Laka is a ‘digital mutual’ that charges customers retrospectively according to the previous months’ claims experience.
The company began trading in January 2018 after rebranding from ‘Insure A Thing’ to Laka – the Hawaiian goddess of prosperity and hula dancing. Its initial product was insurance for high value bikes in the UK. This has allowed the firm to test its hypothesis – that people will take better care of their possessions if they can see a direct link to their insurance premium.
Customers are billed monthly in arrears. The bill explains how many claims were paid in the previous month and sets the premium accordingly. This will increasingly differentiate between groups, for example bike clubs initially but larger groups such as solicitors longer term. Customers benefit from a monthly cap, which Laka claims is at the level of a regular, competitive bike insurance policy.
Laka buys insurance from Zurich UK to cover the risk of claims exceeding the cap (they haven’t yet). Laka also pays Zurich a fee to provide it with working capital. It is therefore the case, that Laka’s greatest financial risk is credit risk (i.e. the risk that customers do not pay at the end of the month – also not happened yet) rather than underwriting risk.
The company makes money by charging a fee on top of claims it pays.
Laka raised £1.1m in seed funding in June 2018 and used this money to double the size of its team to 15, refine its product and most significantly find the most effective ways to reach customers. It is now preparing for a new round and aims to launch four new products next year.

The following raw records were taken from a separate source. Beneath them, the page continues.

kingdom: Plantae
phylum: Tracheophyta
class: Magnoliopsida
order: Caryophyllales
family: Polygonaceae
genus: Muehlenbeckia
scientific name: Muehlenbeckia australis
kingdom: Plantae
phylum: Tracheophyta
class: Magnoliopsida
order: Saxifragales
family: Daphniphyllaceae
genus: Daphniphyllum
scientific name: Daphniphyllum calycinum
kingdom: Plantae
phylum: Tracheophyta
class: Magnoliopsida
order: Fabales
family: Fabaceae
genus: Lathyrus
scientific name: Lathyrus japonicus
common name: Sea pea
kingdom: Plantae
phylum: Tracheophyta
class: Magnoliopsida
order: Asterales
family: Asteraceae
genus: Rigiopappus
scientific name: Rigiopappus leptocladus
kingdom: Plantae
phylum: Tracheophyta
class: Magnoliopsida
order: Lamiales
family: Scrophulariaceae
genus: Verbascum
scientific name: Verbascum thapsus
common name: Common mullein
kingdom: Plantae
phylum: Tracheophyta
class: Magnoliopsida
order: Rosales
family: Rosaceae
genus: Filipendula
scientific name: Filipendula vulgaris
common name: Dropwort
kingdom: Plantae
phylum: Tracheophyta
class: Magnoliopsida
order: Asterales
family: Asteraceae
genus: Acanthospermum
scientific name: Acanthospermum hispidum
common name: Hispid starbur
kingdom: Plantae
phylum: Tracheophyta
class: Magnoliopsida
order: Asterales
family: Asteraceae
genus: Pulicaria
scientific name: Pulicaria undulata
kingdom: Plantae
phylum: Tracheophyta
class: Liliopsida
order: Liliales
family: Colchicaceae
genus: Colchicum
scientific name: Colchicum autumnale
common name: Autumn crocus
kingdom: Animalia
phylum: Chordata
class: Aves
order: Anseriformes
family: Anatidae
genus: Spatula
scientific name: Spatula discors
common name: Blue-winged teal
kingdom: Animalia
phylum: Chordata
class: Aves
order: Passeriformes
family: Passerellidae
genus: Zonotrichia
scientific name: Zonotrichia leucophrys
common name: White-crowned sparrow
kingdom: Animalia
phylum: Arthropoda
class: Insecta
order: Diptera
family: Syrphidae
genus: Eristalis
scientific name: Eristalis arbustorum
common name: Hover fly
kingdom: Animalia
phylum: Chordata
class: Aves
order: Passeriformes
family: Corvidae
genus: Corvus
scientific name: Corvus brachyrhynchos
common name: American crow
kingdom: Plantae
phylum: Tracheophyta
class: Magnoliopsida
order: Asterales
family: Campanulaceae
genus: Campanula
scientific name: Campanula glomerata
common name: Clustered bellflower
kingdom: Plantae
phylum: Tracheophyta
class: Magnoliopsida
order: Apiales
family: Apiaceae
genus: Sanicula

Laka is also gearing up to launch in Malaysia. CEO Tobias Taupitz (a former banker) says he expects to gain regulatory approval in Q1 2019. He has confirmed an underwriting partnership and a distribution deal with AirAsia. A coincidental benefit of Laka’s proposition is that it complies with Takaful (Islamic insurance), which makes countries with significant Muslim populations an appealing area of expansion.
THE OXBOW PARTNERS VIEW
We like Laka’s proposition despite not generally being fans of peer-to-peermodels.
We found many P2P models too complex to engage the mass market (now-defunct Guevara was a good example), or considered the growth model implausible (how often do you pitch insurance to your friends at a dinner party?). What we like about Laka is the simplicity of its proposition: “do you want to get a transparently-calculated discount of up to 100% on your insurance premium?”. What’s not to like, as they say?
We see many applications for Laka, whether as a stand-alone business (‘Distribution InsurTech’) or as a service provider to incumbents (‘Supplier InsurTech’). For example, an insurer could use Laka’s model to offer affinity groups (e.g. village halls or architects) a differentiated proposition. Laka could transform the affinity from being a marketing list to a pool of customers with aligned interests and, therefore, better loss experience.
And that’s quite apart from the huge Takaful opportunity – for which entry into Asia alongside one of the region’s most prominent businessmen is surely a huge result for an early stage business.
Note that Chris Sandilands was an early investor in Laka.